◆ Activity: Count the lines in the rows below that contain the string "Bruce", matching case exactly. Give only the number.

[Items from a data source]
*** Begin section ***
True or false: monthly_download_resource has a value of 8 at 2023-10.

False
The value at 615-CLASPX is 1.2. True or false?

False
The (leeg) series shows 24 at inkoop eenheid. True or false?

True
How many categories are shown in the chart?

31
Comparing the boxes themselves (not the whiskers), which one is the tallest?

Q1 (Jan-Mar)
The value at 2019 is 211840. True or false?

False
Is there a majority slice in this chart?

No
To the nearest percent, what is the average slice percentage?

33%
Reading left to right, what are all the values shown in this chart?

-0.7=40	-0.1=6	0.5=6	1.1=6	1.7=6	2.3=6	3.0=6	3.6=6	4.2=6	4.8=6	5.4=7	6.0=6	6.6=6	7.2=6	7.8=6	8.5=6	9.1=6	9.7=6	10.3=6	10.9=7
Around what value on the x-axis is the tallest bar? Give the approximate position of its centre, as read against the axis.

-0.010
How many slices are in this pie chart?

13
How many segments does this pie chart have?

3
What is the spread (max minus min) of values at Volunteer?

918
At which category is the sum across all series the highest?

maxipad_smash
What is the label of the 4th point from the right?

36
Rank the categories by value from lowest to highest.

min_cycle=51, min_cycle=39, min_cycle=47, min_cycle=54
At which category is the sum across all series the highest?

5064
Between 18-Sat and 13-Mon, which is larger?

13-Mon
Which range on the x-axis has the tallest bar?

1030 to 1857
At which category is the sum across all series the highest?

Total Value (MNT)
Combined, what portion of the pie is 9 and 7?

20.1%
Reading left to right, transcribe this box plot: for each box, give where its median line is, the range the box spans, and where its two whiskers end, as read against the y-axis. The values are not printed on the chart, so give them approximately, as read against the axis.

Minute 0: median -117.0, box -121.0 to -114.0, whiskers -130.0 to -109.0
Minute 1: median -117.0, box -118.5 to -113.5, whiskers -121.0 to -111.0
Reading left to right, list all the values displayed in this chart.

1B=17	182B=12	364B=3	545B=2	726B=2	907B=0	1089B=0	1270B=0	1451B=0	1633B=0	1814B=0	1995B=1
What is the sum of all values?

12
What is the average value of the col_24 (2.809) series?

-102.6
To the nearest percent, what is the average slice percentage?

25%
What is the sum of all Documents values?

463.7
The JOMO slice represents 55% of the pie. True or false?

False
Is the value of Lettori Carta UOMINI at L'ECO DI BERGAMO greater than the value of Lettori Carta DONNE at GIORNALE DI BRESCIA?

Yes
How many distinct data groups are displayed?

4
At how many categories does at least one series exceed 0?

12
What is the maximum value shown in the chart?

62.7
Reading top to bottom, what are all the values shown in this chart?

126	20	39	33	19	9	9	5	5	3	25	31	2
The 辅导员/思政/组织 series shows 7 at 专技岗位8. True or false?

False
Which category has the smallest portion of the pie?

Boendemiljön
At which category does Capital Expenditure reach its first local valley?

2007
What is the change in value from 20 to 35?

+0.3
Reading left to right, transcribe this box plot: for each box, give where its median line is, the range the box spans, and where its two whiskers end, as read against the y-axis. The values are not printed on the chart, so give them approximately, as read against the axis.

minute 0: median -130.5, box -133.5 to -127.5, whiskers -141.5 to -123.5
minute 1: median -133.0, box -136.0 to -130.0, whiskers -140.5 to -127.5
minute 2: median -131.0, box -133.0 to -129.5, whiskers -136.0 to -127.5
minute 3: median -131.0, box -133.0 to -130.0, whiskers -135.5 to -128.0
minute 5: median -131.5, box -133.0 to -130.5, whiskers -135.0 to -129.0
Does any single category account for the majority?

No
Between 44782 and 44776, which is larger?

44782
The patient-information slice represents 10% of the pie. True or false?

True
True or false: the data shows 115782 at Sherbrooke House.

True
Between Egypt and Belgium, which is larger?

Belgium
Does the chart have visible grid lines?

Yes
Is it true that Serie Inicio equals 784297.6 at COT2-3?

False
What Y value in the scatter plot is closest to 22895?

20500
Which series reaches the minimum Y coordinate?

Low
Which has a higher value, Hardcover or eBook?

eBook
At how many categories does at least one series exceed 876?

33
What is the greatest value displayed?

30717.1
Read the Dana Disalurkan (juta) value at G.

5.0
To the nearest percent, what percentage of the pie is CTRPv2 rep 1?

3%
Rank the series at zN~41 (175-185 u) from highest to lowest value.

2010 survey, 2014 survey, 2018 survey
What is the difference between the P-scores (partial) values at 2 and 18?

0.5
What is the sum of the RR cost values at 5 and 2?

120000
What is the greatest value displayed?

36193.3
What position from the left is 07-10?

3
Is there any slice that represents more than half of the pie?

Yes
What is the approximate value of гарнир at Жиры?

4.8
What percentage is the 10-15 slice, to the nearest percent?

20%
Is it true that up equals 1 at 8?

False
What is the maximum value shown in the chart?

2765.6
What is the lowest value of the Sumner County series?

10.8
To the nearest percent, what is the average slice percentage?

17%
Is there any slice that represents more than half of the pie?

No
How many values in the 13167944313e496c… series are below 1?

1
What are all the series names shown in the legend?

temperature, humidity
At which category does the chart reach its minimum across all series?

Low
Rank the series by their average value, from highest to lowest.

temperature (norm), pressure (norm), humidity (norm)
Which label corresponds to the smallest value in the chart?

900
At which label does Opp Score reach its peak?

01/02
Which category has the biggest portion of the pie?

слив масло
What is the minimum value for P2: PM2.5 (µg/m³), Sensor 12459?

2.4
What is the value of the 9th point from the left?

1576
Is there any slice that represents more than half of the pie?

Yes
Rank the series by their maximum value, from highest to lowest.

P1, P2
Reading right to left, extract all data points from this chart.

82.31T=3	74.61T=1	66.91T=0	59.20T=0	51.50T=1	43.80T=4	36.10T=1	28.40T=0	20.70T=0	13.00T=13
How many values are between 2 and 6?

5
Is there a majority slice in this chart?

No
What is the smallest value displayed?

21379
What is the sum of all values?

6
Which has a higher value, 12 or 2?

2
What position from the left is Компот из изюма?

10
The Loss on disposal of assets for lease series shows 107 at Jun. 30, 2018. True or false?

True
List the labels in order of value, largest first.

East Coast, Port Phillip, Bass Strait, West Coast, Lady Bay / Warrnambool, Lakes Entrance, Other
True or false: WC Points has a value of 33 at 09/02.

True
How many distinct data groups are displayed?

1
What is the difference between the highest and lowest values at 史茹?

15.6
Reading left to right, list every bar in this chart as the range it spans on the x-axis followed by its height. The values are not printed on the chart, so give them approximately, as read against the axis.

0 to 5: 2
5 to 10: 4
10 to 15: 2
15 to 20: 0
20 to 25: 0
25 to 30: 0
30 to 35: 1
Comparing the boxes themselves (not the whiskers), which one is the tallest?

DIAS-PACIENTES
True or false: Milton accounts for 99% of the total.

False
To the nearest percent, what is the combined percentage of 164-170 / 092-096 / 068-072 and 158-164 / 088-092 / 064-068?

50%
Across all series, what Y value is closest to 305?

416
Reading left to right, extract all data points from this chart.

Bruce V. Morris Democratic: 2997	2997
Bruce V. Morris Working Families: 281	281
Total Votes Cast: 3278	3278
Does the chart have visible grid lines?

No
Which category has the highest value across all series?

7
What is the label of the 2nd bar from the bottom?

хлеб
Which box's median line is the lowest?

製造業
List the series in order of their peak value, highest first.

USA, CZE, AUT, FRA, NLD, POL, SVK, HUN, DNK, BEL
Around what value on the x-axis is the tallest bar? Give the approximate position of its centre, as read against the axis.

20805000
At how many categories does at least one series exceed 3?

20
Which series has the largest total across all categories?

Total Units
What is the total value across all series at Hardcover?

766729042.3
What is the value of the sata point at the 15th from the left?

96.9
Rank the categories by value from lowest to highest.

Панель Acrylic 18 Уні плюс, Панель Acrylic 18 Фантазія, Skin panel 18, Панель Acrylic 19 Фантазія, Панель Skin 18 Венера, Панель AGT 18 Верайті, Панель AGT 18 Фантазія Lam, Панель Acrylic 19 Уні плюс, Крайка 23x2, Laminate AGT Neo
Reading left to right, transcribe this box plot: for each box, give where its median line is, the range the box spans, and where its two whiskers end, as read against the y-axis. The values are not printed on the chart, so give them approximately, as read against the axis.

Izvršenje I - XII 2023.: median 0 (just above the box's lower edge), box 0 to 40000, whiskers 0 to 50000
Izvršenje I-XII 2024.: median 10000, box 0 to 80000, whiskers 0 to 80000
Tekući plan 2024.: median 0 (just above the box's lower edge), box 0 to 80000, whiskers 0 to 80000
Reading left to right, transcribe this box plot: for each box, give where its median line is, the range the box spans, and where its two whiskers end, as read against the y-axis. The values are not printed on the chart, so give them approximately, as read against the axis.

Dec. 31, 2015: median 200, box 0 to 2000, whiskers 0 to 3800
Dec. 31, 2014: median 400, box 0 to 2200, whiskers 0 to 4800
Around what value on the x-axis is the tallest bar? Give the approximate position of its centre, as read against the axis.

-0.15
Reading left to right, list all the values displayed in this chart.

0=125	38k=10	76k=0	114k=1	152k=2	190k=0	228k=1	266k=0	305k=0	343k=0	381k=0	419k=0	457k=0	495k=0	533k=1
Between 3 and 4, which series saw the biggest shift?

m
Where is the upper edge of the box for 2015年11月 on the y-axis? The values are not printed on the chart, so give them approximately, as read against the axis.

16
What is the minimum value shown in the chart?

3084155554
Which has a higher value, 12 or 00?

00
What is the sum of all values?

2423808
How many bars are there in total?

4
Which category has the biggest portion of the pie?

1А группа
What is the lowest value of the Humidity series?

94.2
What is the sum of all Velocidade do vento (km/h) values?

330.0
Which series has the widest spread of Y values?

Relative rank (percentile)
*** End section ***
◆ Expected answer: 2